When Charles Evans died in 1995, he left a manuscript of his experiences as a 'Doctor in the XIVth Army - Burma 1944 -1945',  the so called Forgotten Army.

In 1998 his wife Denise secured a publisher - Leo Cooper of Pen and Sword Books - who wanted it shorter so some sections were cut, including this delightful account of two weeks ' leave' over New Year 1945, to Darjeeling and beyond in the shadow of Kangchenjunga. It was published in The Alpine Journal, UK (2005) for the first time as a special tribute to Charles Evans to commemorate the 50th Anniversary of the first ascent of that majestic mountain on 25 May 1955 by the British team led by Charles himself.

SALT, with the kind consent of The Alpine Journal, UK, is reproducing the article to commemorate the 60th anniversary of the first ascent of Kangchenjunga.

There was a wide choice of places to go on leave. Some liked the bright lights of the clubs and hotels of Calcutta; others chose to spend their leave at one of several hill stations where the climate was good and limited social amenities could be found. My idea was to go to a hill station and see how close I could get to the big mountains. I chose Darjeeling partly because it was nearest to Calcutta and partly because the name had magic associations; it had been the starting point of the early expeditions to Everest and Kangchenjunga and as far as I knew it was the only place outside Nepal where the Sherpa people, of whom I had read a good deal, were to be found.

Siliguri, where the mountains began, was the end of the main line and the Darjeeling Mail from Calcutta went no farther. I crossed the station platform to what at first looked like a toy train - the mountain railway to Darjeeling. The squat little steam engines were driven by hillmen with pillbox caps and Gurkha faces; they had two helpers, cheerful-looking urchins who sat over the front wheels of the engine, one each side; their job was to throw handfuls of sand on the line whenever the rails were slippery on the climb of nearly 8,000 feet to Darjeeling.

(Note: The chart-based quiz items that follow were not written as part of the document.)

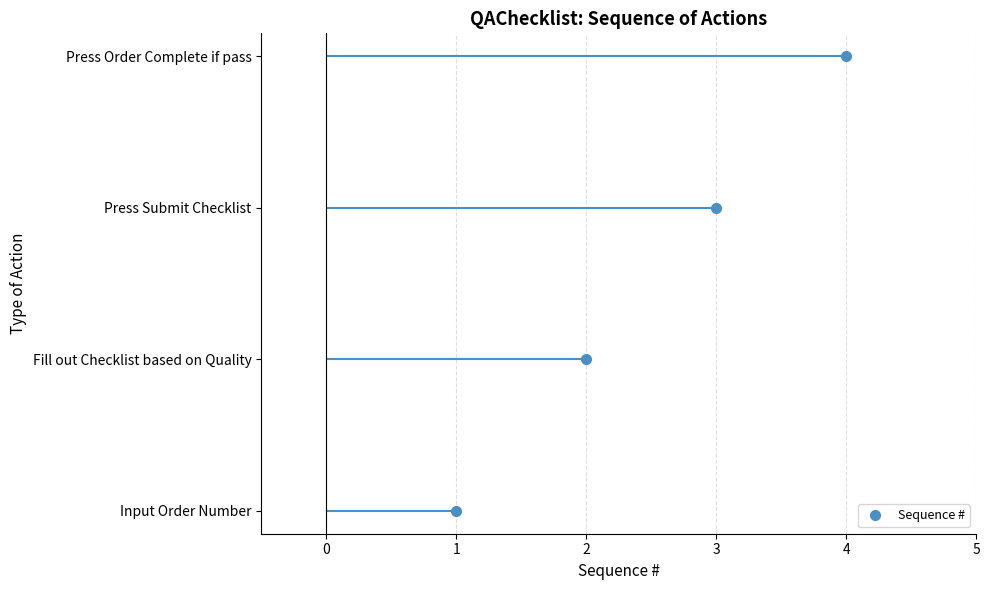

How many distinct data groups are displayed?

1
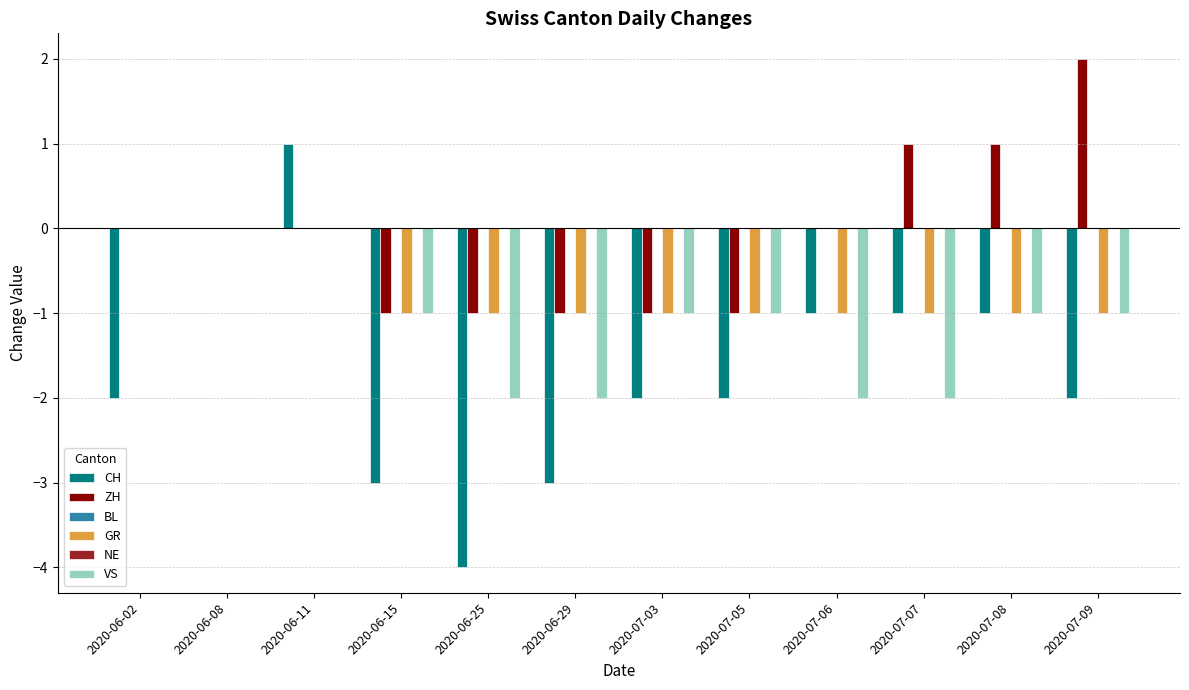

Is it true that BL equals 0 at 2020-07-05?

True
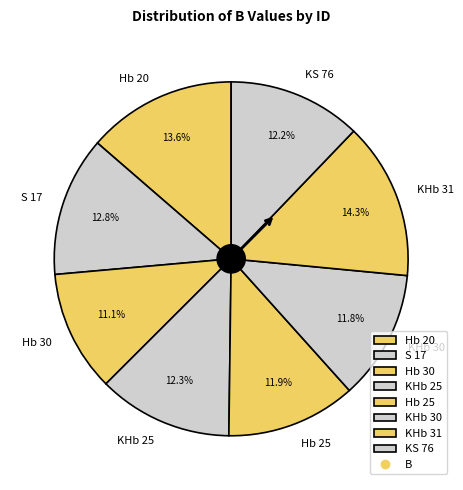

To the nearest percent, what is the combined percentage of KHb 30 and KHb 25?

24%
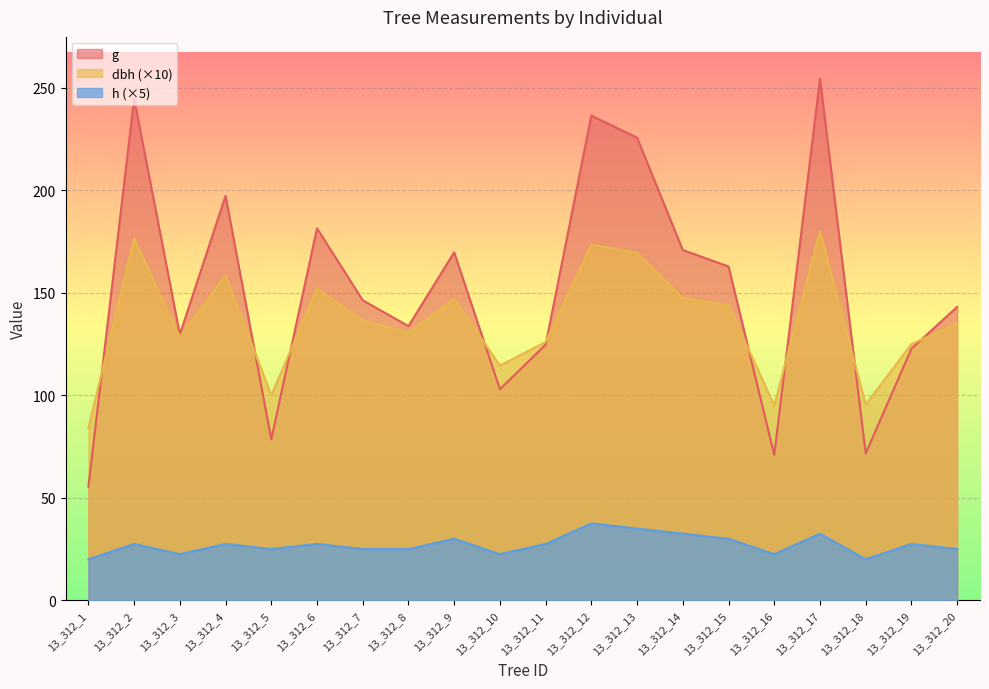

In h, how many points are lower than both neighbors (excluding endpoints)?

5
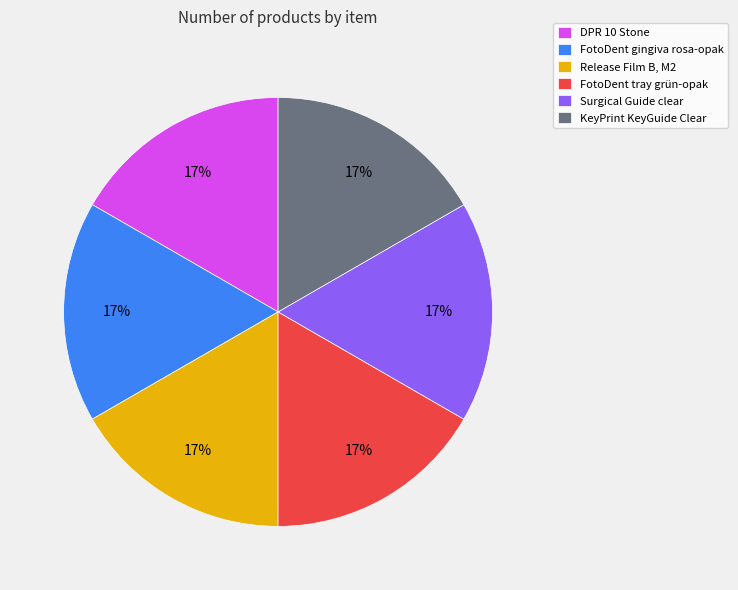

True or false: FotoDent tray grün-opak accounts for 6% of the total.

False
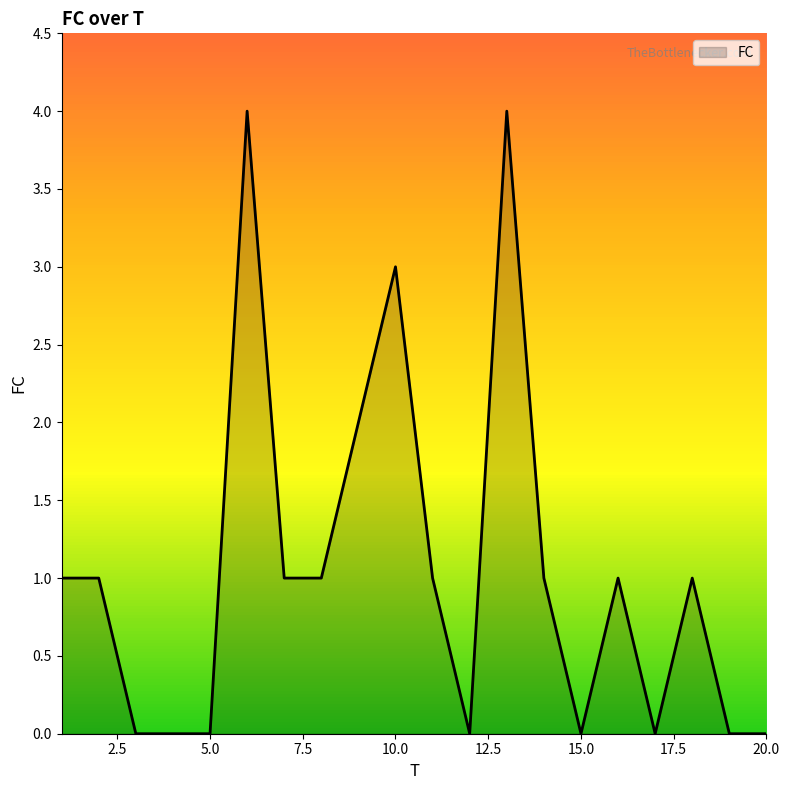

What is the greatest value displayed?

4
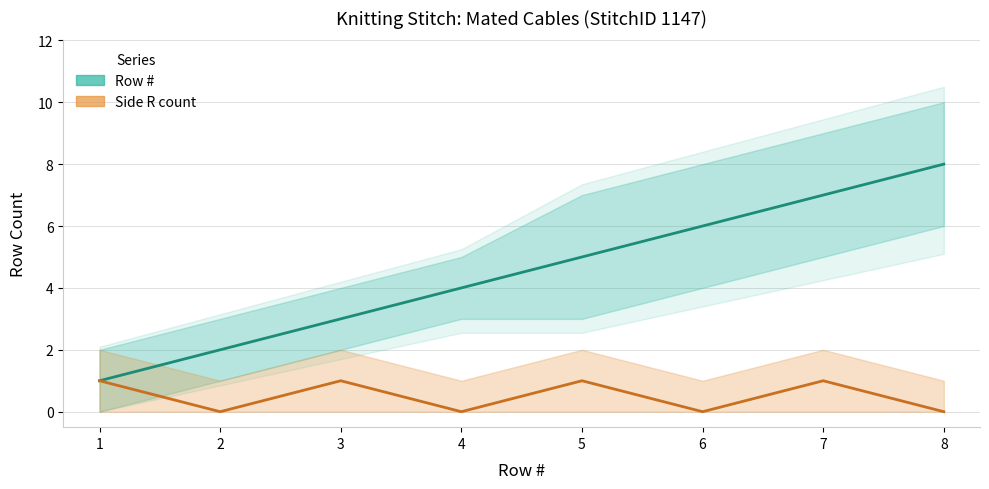

At how many categories does at least one series exceed 1?

7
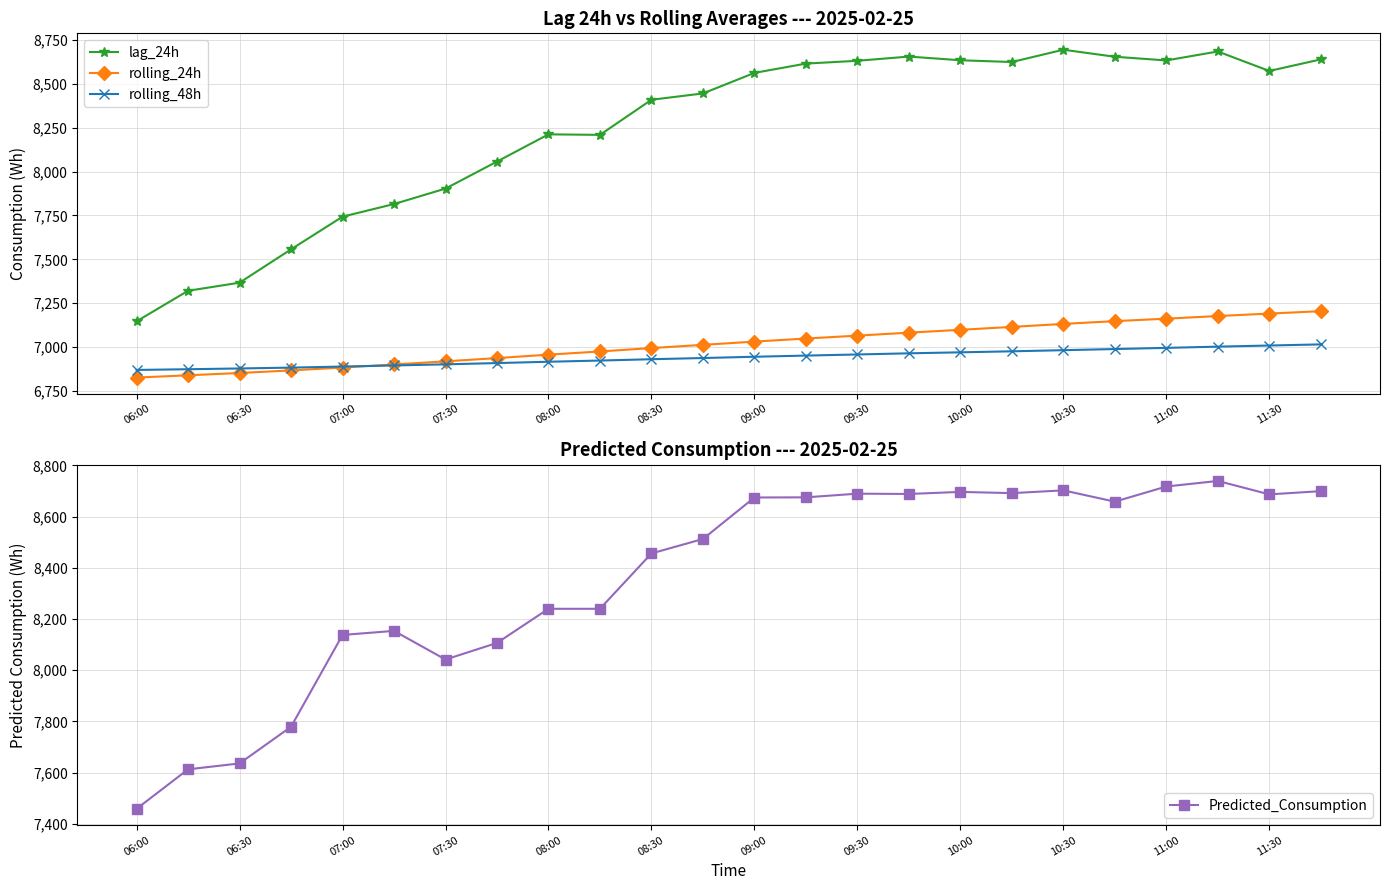

Which series has the largest total across all categories?

Predicted_Consumption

Darjeeling was on the crest and western slope of a narrow ridge; only the small bazaar some way below the ridge was on flat ground. At the station a pale girl with slanting brown eyes and pleasant features lifted my heavy kitbag on her back with an easy movement, at the same time arranging a carrying strap across her forehead. I hesitated to let her add my rucksack to her load but she made nothing of it and we set off to walk up The Mall, the main street, to the Windamere Hotel.